Report back each line of the data that contains the word "vous".
*** RECORDS TO PROCESS Section Begins ***
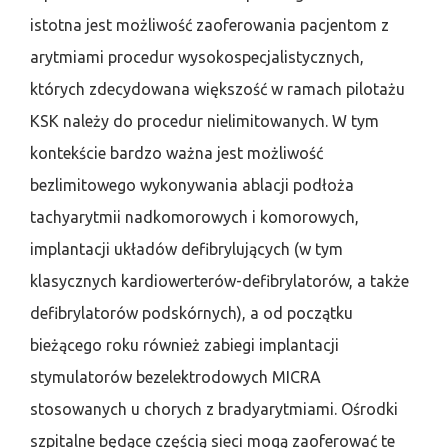
istotna jest możliwość zaoferowania pacjentom z
arytmiami procedur wysokospecjalistycznych,
których zdecydowana większość w ramach pilotażu
KSK należy do procedur nielimitowanych. W tym
kontekście bardzo ważna jest możliwość
bezlimitowego wykonywania ablacji podłoża
tachyarytmii nadkomorowych i komorowych,
implantacji układów defibrylujących (w tym
klasycznych kardiowerterów-defibrylatorów, a także
defibrylatorów podskórnych), a od początku
bieżącego roku również zabiegi implantacji
stymulatorów bezelektrodowych MICRA
stosowanych u chorych z bradyarytmiami. Ośrodki
szpitalne będące częścią sieci mogą zaoferować te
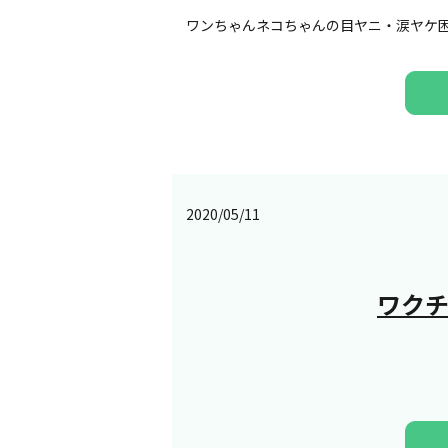
ワンちゃんネコちゃんの目ヤニ・涙ヤケ
2020/05/11
ワク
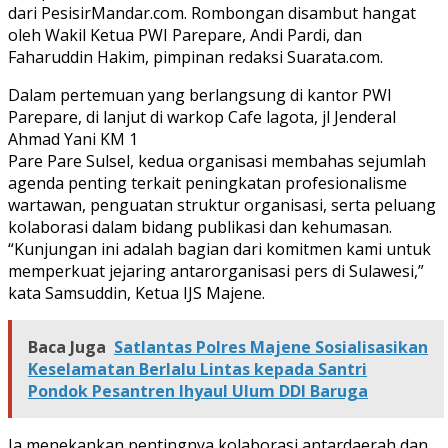
dari PesisirMandar.com. Rombongan disambut hangat
oleh Wakil Ketua PWI Parepare, Andi Pardi, dan
Faharuddin Hakim, pimpinan redaksi Suarata.com.
Dalam pertemuan yang berlangsung di kantor PWI
Parepare, di lanjut di warkop Cafe lagota, jl Jenderal
Ahmad Yani KM 1
Pare Pare Sulsel, kedua organisasi membahas sejumlah
agenda penting terkait peningkatan profesionalisme
wartawan, penguatan struktur organisasi, serta peluang
kolaborasi dalam bidang publikasi dan kehumasan.
“Kunjungan ini adalah bagian dari komitmen kami untuk
memperkuat jejaring antarorganisasi pers di Sulawesi,”
kata Samsuddin, Ketua IJS Majene.
Baca Juga
Satlantas Polres Majene Sosialisasikan
Keselamatan Berlalu Lintas kepada Santri
Pondok Pesantren Ihyaul Ulum DDI Baruga
Ia menekankan pentingnya kolaborasi antardaerah dan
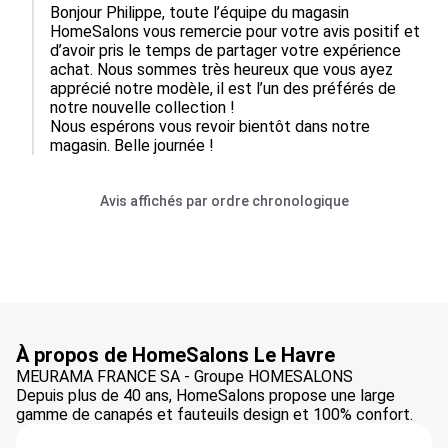
Bonjour Philippe, toute l’équipe du magasin 
HomeSalons vous remercie pour votre avis positif et 
d’avoir pris le temps de partager votre expérience 
achat. Nous sommes très heureux que vous ayez 
apprécié notre modèle, il est l’un des préférés de 
notre nouvelle collection ! 

Nous espérons vous revoir bientôt dans notre 
magasin. Belle journée !
Avis affichés par ordre chronologique
À propos de HomeSalons Le Havre
MEURAMA FRANCE SA - Groupe HOMESALONS
Depuis plus de 40 ans, HomeSalons propose une large
gamme de canapés et fauteuils design et 100% confort.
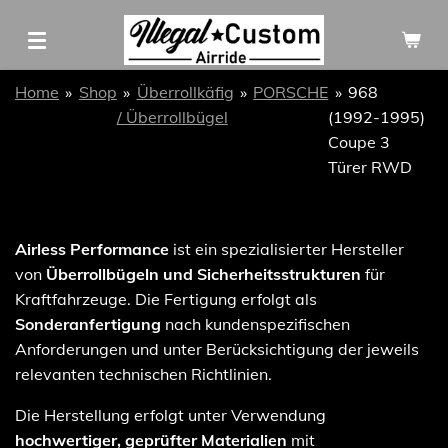
Zum
Hauptinhalt
springen
Home
»
Shop
»
Überrollkäfig
»
PORSCHE
»
968
/ Überrollbügel
(1992-1995)
Coupe 3
Türer RWD
Airless Performance
ist ein spezialisierter Hersteller
von
Überrollbügeln und Sicherheitsstrukturen
für
Kraftfahrzeuge. Die Fertigung erfolgt als
Sonderanfertigung
nach kundenspezifischen
Anforderungen und unter Berücksichtigung der jeweils
relevanten technischen Richtlinien.
Die Herstellung erfolgt unter Verwendung
hochwertiger, geprüfter Materialien
mit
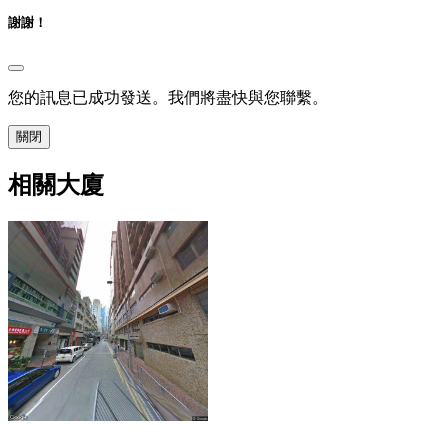
謝謝！
您的訊息已成功發送。我們將盡快與您聯繫。
關閉
相關大廈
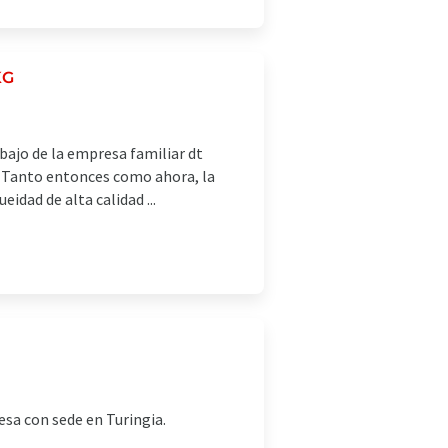
KG
rabajo de la empresa familiar dt
: Tanto entonces como ahora, la
idad de alta calidad ...
sa con sede en Turingia.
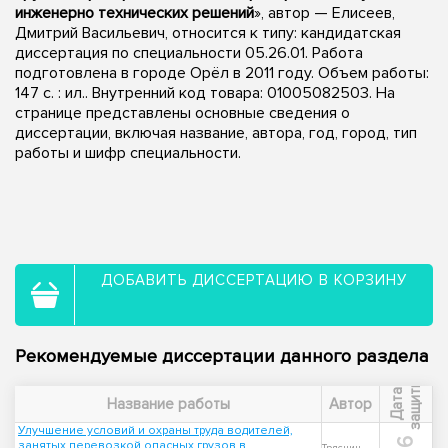
инженерно технических решений
», автор — Елисеев,
Дмитрий Васильевич, относится к типу: кандидатская
диссертация по специальности 05.26.01. Работа
подготовлена в городе Орёл в 2011 году. Объем работы:
147 с. : ил.. Внутренний код товара: 01005082503. На
странице представлены основные сведения о
диссертации, включая название, автора, год, город, тип
работы и шифр специальности.
ДОБАВИТЬ ДИССЕРТАЦИЮ В КОРЗИНУ
Рекомендуемые диссертации данного раздела
ы
Д
а
т
а
з
а
щ
и
т
Название работы
Автор
Улучшение условий и охраны труда водителей,
занятых перевозкой опасных грузов в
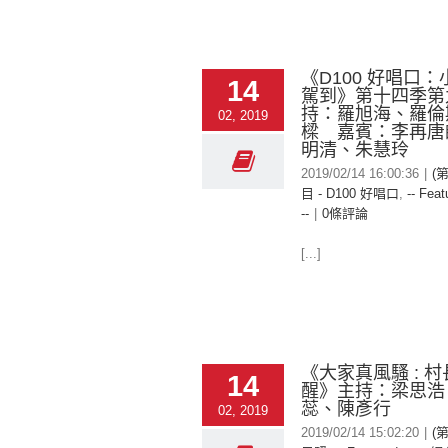
《D100 好唱口
14
駕到》第十四季
持：羅旭海、羅倫
02, 2019
樑 嘉賓：李再唐
明清、朱慧玲
2019/02/14 16:00:36
|
(
目 - D100 好唱口
,
-- Feat
--
|
0條評論
[...]
《大家真風騷 : 
14
醒》主持：梁思浩
蕊、陳彥行
02, 2019
2019/02/14 15:02:20
|
(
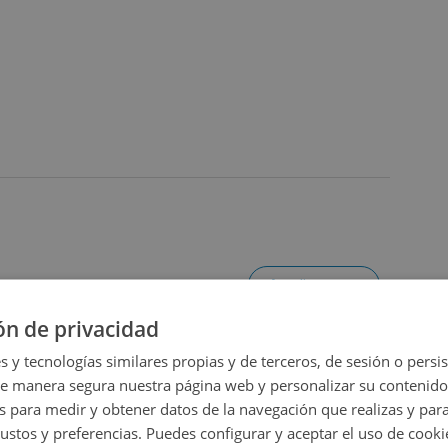
onstruida por cada plaza: 9,9 m², Estado: Buen Estado.
 Si deseas más información o concertar una visita, no
rcial. Estaremos encantados de asesorarte.
Ampliar mapa
ón de privacidad
Ver en mapa
s y tecnologías similares propias y de terceros, de sesión o persis
de manera segura nuestra página web y personalizar su contenido
s para medir y obtener datos de la navegación que realizas y para
gustos y preferencias. Puedes configurar y aceptar el uso de cooki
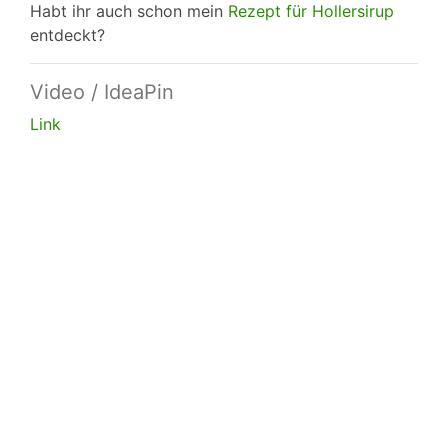
Habt ihr auch schon mein
Rezept für Hollersirup
entdeckt?
Video / IdeaPin
Link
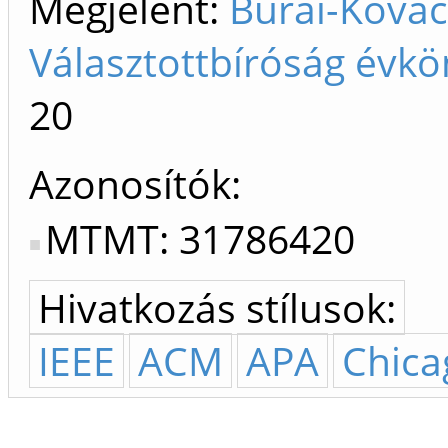
Megjelent:
Burai-Kovác
Választottbíróság évkö
20
Azonosítók
MTMT: 31786420
Hivatkozás stílusok:
IEEE
ACM
APA
Chica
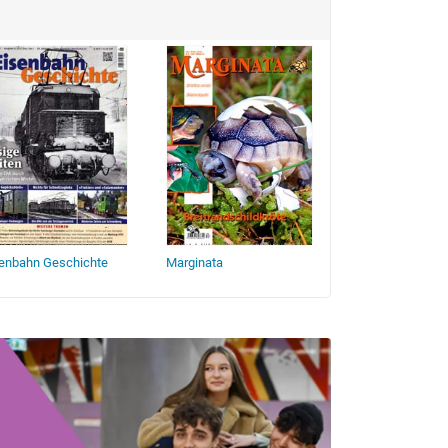
senbahn Geschichte
Marginata
Feuerwehr Fachj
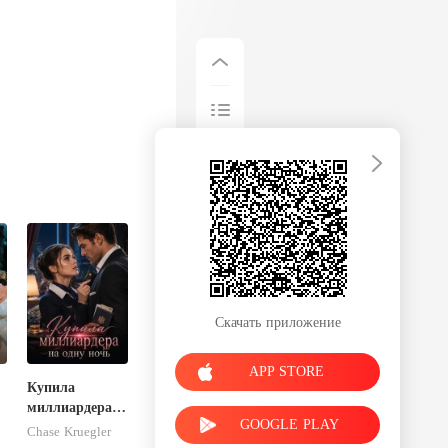
Скачать приложение
APP STORE
Купила
миллиардера
GOOGLE PLAY
на одну ночь
Chase Kruegler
*** RECORDS TO PROCESS Section Ends ***
→ **RESULT OF THIS TASK**
HomeSalons vous remercie pour votre avis positif et 
achat. Nous sommes très heureux que vous ayez 
Nous espérons vous revoir bientôt dans notre 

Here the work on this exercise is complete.